La métaphysique de Hegel n’est pas l’accomplissement de la métaphysique au sens où toutes les questions seraient définitivement tranchées et auraient reçu réponse pour tous les temps, puisque les questions fondamentales ne reçoivent justement pas de réponse, n’étant au contraire même pas posées. (HPM, 53)

Ailleurs, Heidegger résume sa position de manière synthétique : « Chez Hegel : accomplissement de la métaphysique occidentale, pour nous, non pas un accomplissement, mais plutôt la plus originaire des problématiques. » (GA 28, 337)

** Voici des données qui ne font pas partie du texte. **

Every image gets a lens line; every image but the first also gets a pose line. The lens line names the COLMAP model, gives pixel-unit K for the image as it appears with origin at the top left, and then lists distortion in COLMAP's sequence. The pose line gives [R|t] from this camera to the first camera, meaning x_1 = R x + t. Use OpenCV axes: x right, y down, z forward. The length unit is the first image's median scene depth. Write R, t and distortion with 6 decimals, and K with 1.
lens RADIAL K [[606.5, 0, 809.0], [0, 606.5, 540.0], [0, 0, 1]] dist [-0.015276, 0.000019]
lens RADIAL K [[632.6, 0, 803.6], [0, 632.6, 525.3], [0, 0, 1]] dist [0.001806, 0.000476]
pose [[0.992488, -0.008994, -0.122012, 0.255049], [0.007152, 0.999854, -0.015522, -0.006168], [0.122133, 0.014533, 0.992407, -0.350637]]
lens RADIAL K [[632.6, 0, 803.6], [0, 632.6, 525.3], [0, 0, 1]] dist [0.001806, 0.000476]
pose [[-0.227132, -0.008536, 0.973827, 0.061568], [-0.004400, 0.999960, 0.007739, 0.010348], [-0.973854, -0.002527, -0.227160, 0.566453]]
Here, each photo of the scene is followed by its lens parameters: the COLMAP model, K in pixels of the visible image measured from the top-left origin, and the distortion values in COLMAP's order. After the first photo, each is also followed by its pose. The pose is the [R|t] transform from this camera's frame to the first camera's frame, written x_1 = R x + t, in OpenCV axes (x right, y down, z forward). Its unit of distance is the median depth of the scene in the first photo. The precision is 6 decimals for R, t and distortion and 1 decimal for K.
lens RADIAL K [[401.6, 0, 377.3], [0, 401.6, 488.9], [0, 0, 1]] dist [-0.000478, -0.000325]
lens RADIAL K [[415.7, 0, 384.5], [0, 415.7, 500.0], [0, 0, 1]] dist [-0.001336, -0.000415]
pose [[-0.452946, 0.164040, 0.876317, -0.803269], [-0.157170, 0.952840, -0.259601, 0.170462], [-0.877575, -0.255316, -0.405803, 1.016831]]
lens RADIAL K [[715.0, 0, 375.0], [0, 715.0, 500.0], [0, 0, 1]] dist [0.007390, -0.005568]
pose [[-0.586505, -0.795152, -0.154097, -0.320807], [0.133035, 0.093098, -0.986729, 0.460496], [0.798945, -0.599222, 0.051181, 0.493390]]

Cela dit, il ne faudrait pas pour autant minimiser l’impact du geste de Hegel. « Nous ne brandissons pas contre lui la question [fondamentale] comme celle qu’il aurait dû poser à son époque, mais nous posons au contraire la question comme celle à laquelle Hegel doit pousser lui-même pour autant qu’il nous est présent », affirme à ce titre Heidegger. (HPM, 57) En effet, c’est seulement sur la base de leur plein accomplissement que les présupposés de la question directrice s’offrent intégralement à notre regard, nous fournissant de ce fait l’occasion de les réexaminer et de nous élever « à la hauteur de possibilités neuves ». (HPM, 59) L’accomplissement de la métaphysique n’est donc rien d’autre que la condition de possibilité d’une remise en question de son mode de pensée. Ce n’est en effet que sur une telle base historiale ou événementielle que Heidegger peut mettre sur pied le projet « d’une transformation de la philosophie de A à Z » (HPM, 59), voire d’un redéploiement « à neuf et à fond » de sa problématique. (GA 32, 144/160) Poser la question fondamentale consiste ainsi à éprouver la solidité du sol sur lequel repose la tradition métaphysique en son entièreté. Considérant que Hegel arbore la figure paradigmatique du métaphysicien, il va de soi que l’examen ultime consiste à savoir si le développement de la question fondamentale est susceptible d’ébranler les assises de son système. Ainsi non seulement Hegel rend-il possible que soit entamé un débat avec la métaphysique en tant que telle, mais il s’avère également le champion le plus apte à prendre les armes pour la défendre en sa spécificité. C’est pourquoi Heidegger croit que la décision quant à l’avenir de la pensée métaphysique doive jaillir de la lutte qu’il se propose d’engager avec son antagoniste.